• What is required:
Say how many lines of the data contain "cursor", and nothing more.

####

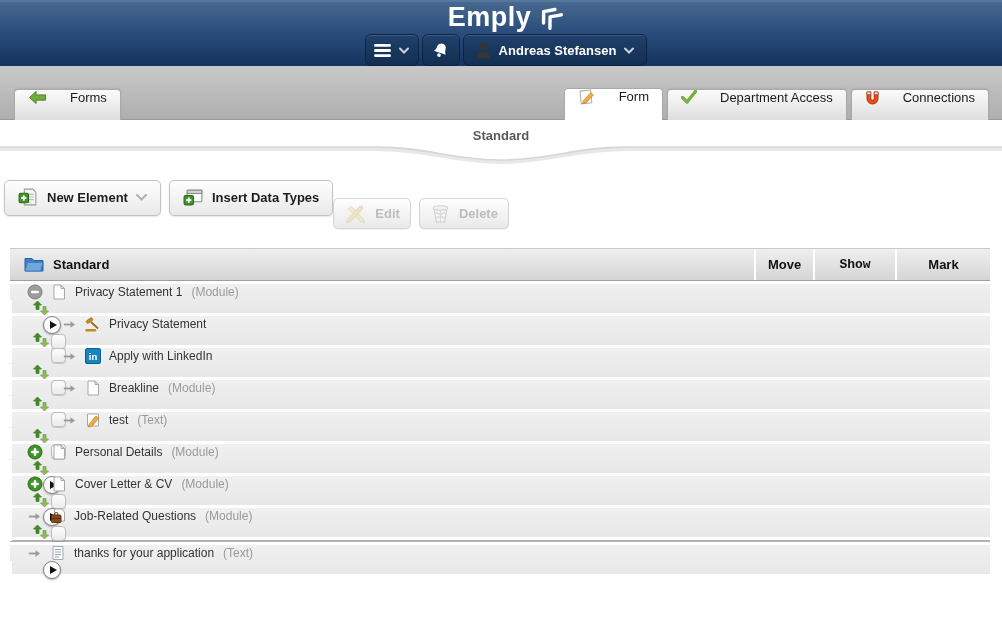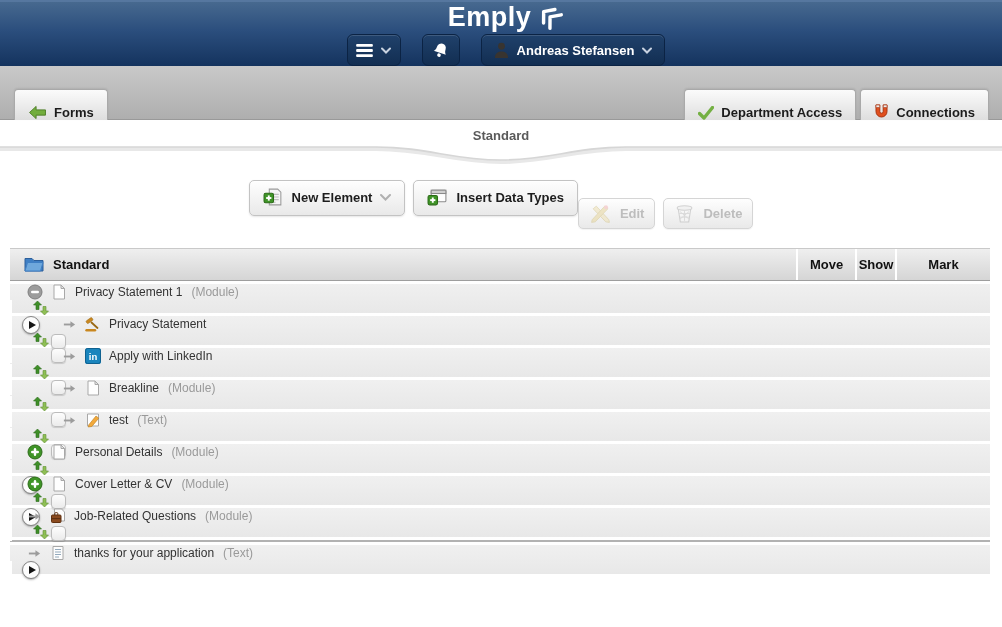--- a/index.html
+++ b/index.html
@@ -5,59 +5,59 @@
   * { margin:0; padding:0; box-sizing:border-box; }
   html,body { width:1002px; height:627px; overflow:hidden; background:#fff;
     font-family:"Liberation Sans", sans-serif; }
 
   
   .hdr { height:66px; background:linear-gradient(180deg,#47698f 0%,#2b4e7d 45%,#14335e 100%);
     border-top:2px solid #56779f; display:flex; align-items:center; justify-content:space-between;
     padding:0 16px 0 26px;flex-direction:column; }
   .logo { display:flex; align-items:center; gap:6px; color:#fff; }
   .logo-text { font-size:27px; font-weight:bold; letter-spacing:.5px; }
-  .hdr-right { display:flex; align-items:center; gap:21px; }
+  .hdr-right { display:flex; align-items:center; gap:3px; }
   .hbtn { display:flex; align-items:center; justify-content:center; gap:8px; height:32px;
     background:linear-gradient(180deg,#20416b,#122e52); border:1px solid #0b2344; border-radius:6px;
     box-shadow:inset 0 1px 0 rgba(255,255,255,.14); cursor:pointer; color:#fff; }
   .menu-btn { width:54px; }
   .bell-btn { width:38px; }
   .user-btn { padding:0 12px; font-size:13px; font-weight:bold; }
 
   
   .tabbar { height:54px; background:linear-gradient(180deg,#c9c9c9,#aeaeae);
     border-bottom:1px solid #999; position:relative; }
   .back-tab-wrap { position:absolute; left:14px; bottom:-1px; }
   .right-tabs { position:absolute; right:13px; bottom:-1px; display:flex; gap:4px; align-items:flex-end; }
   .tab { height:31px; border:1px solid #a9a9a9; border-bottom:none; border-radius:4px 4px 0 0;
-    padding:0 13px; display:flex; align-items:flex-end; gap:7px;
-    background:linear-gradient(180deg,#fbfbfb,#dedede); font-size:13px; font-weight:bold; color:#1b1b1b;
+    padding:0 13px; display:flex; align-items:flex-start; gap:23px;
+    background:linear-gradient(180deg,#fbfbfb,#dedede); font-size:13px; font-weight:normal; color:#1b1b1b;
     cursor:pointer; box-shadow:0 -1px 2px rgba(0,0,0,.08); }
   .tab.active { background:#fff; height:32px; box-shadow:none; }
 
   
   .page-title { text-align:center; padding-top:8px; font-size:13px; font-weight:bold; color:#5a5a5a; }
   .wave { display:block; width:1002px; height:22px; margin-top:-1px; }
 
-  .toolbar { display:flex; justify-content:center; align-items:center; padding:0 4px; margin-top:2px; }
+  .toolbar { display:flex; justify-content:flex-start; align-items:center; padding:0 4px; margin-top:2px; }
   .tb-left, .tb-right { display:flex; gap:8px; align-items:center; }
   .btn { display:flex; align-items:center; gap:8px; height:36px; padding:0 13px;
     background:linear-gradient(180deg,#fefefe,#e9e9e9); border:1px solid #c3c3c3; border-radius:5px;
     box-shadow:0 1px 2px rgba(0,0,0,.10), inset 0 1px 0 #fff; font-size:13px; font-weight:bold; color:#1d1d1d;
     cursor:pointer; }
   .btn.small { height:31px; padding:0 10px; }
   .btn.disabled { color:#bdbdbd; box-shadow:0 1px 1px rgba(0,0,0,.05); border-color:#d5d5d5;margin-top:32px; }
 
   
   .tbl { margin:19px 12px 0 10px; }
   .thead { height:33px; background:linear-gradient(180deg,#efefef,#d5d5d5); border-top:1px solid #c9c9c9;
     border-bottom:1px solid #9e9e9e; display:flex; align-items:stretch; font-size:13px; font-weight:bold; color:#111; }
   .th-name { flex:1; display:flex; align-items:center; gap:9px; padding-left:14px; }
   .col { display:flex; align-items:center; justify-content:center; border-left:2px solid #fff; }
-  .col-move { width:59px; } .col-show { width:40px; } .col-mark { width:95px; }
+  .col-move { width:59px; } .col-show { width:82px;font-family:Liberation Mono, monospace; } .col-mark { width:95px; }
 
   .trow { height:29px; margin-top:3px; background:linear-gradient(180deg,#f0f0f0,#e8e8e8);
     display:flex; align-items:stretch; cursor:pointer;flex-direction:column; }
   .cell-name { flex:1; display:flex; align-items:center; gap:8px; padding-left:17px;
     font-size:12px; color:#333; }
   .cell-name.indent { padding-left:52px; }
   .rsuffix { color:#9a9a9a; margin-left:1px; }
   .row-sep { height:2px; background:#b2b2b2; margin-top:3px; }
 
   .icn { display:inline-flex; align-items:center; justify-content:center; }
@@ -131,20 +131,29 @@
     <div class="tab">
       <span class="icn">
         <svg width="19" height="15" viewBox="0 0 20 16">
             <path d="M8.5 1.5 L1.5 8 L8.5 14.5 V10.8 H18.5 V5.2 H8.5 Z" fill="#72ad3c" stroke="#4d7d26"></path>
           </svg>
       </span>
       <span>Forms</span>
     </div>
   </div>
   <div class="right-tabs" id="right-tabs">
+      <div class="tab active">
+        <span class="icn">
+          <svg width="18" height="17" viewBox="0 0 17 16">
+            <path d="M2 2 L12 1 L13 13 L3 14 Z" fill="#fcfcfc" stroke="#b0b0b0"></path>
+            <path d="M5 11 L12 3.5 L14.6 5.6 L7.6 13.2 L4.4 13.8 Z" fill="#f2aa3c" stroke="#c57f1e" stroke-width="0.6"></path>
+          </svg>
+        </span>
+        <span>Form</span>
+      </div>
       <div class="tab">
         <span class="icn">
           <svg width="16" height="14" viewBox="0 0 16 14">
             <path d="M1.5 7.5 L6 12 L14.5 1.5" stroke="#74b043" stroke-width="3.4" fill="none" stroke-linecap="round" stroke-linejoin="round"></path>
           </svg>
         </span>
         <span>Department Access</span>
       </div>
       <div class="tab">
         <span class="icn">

####

• Answer space:
4